The football career was off the agenda after he broke his leg. But he had to do something. He says: ‘Still at that stage I didn’t know I wanted to be an actor and decided to take a year off – I applied to do sociology at Nottingham – but then chose to knock it on the head. I was really lazy – I only applied to two drama schools. I was accepted by Bretton Hall – Manchester Met knocked me back.
‘I got an agent in London – I already had one through Oldham Theatre Workshop and ended up working during the year out – TV stuff – so I just carried on working. I’d done a programme called the Bare Necessities – it was The Full Monty before it came out – about a group of miners who all became strippers.’
William has had a busy and varied career since then – playing in popular television dramas Where The Heart Is, Clocking Off and Waterloo Road. He says: ‘Some teachers I’ve met have said Waterloo Road is just like this and I was shocked – it can’t be! I phoned my sister one day while she was at school and she answered the phone. I said, ‘you’re not in a class, are you? And she replied, ‘No Will, I wouldn’t answer the phone in class – this is not Waterloo Road!’
William’s lack of formal training has been an advantage in many ways. He says: ‘I did make a conscious decision to try to do as much theatre as I could – to learn the knowledge of theatre that you get when you go to drama school. I made a big effort to read up, do loads of plays and learn on the job. I’m quite proud in a way that I didn’t do formal training because I look at things in a different way to people who have trained. Everybody knows as much or as little as each other!

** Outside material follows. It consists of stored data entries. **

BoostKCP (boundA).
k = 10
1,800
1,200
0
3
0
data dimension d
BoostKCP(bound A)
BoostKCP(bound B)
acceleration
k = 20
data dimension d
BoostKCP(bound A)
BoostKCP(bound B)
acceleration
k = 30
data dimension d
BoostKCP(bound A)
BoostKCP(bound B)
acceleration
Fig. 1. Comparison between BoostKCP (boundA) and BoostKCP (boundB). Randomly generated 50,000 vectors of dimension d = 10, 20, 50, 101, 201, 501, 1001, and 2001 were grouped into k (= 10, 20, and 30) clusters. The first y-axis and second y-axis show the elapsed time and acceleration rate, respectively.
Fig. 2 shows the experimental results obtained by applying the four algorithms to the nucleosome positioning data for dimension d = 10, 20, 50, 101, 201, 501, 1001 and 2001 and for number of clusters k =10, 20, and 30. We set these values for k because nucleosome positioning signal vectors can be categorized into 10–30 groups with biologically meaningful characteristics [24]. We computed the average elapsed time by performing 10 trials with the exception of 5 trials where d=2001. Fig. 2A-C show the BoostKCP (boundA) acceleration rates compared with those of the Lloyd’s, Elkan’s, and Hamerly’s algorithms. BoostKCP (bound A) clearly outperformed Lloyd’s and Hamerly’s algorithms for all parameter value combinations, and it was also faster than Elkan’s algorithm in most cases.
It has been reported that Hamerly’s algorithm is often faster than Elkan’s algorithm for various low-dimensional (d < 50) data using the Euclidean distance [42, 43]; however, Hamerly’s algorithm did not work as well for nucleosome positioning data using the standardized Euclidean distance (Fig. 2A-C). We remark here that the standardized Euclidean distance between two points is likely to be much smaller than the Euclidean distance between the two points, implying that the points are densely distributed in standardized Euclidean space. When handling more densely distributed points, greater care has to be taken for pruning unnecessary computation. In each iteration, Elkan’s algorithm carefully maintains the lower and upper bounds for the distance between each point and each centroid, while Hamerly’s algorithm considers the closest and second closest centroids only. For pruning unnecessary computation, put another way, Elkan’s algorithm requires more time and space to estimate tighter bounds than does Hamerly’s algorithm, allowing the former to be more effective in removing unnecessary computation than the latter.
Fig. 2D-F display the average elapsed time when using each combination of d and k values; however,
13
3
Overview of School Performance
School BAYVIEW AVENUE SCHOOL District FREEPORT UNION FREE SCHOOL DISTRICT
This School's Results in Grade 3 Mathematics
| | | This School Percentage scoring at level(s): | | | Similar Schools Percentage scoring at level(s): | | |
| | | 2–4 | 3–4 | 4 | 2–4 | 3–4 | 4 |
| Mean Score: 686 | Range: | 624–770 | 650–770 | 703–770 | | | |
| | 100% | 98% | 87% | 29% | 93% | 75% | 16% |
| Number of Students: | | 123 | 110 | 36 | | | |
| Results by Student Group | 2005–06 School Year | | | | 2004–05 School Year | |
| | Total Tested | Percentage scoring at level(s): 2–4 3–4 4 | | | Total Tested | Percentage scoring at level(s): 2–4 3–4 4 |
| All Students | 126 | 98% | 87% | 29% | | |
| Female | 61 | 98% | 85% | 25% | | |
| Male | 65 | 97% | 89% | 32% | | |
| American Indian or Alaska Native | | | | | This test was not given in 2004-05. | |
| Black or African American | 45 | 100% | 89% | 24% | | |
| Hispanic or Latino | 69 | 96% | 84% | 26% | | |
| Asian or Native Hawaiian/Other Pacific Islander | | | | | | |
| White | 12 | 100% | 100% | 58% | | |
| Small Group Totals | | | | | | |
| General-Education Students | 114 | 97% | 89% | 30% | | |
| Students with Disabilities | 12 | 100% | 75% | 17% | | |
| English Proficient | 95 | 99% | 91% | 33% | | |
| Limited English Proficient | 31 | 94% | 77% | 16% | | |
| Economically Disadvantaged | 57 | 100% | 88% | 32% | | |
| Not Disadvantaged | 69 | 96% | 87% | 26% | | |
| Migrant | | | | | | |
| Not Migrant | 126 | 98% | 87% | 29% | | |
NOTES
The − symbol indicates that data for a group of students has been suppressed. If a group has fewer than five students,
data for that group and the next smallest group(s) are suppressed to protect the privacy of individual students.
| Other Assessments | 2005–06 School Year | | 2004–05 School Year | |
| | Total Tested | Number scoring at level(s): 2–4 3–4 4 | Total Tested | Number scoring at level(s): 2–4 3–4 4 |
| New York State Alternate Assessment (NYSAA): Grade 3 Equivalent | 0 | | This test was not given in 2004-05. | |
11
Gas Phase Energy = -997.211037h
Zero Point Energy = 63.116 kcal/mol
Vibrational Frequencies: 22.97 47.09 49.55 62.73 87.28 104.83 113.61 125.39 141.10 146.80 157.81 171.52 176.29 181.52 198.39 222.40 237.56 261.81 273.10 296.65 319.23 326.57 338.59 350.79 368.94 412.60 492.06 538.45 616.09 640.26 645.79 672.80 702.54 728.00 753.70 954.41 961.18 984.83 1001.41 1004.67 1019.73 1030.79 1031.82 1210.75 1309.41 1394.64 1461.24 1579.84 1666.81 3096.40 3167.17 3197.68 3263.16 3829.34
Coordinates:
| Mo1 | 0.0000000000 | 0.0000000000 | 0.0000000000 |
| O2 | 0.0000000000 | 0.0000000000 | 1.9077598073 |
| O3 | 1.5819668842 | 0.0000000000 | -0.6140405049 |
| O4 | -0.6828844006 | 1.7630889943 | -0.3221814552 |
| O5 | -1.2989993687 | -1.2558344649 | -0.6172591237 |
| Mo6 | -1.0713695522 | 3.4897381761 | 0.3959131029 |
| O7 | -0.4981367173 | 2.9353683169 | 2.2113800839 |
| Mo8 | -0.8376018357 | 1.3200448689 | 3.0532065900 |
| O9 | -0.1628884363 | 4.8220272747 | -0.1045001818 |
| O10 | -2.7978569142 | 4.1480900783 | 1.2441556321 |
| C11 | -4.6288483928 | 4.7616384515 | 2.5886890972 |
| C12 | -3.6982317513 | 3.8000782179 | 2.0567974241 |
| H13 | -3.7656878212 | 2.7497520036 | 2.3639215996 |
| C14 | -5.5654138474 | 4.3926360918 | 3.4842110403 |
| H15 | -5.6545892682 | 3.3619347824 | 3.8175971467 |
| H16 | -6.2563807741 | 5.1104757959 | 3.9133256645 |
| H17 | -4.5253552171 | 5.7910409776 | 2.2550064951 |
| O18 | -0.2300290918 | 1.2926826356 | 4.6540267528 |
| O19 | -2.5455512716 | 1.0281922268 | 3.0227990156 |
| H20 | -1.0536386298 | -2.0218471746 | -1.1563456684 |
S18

‘For example, when I was at Shakespeare’s Globe doing The Globe Mysteries last summer, it was all verse speaking and I was terrified. I didn’t understand a lot of the text and was quite worried about it. And I realised that everyone was in the same boat in terms of knowing the text. You learn it together.’
William, who was in between rehearsals for a four-week run at the Edinburgh Lyceum as George in Of Mice and Men, is relishing his role as a Globe patron, which he hopes will inspire young people to enjoy Shakespeare.
He says: ‘The Globe is a fantastic place – makes you feel like a rock star when you’re on stage! It’s totally unique, very special especially when it’s full and the interaction you get with the audience is unique.
‘I hope my connection with Waterloo Road can help – for all the young people who watch it. I remember watching Shakespeare when I was a teenager and I saw some really good productions and some others that were rubbish. You hope that the first Shakespeare young people see is brilliant because it can be really intimidating, especially when it’s on the page and you have to stand up and read it in class – that can be awful! When Shakespeare is done well it’s fantastic.’
As for an actor’s life, William is realistic. He says: ‘It’s such a powerless profession being an actor because you rely on people to generate work for you. You can’t act on your own. You’ve got to turn your hand at other things – I had to, I couldn’t sit in the house waiting for the phone to ring. The last two years have been brilliant because I’ve had something to do when I’ve not been acting.
‘We’ve been commissioned to write a comedy for Radio 4. That’s advice I’d give to any young person – do something else too! People used to say that to me and I thought they meant be a plumber!’
William is a patron of Globe Education’s Playing Shakespeare with Deutsche Bank project, which is giving 14,000 teenagers free tickets to a specially-commissioned production of A Midsummer Night’s Dream at Shakespeare’s Globe. www.playingshakespeare.org The season runs for two weeks from February 27 to March 8.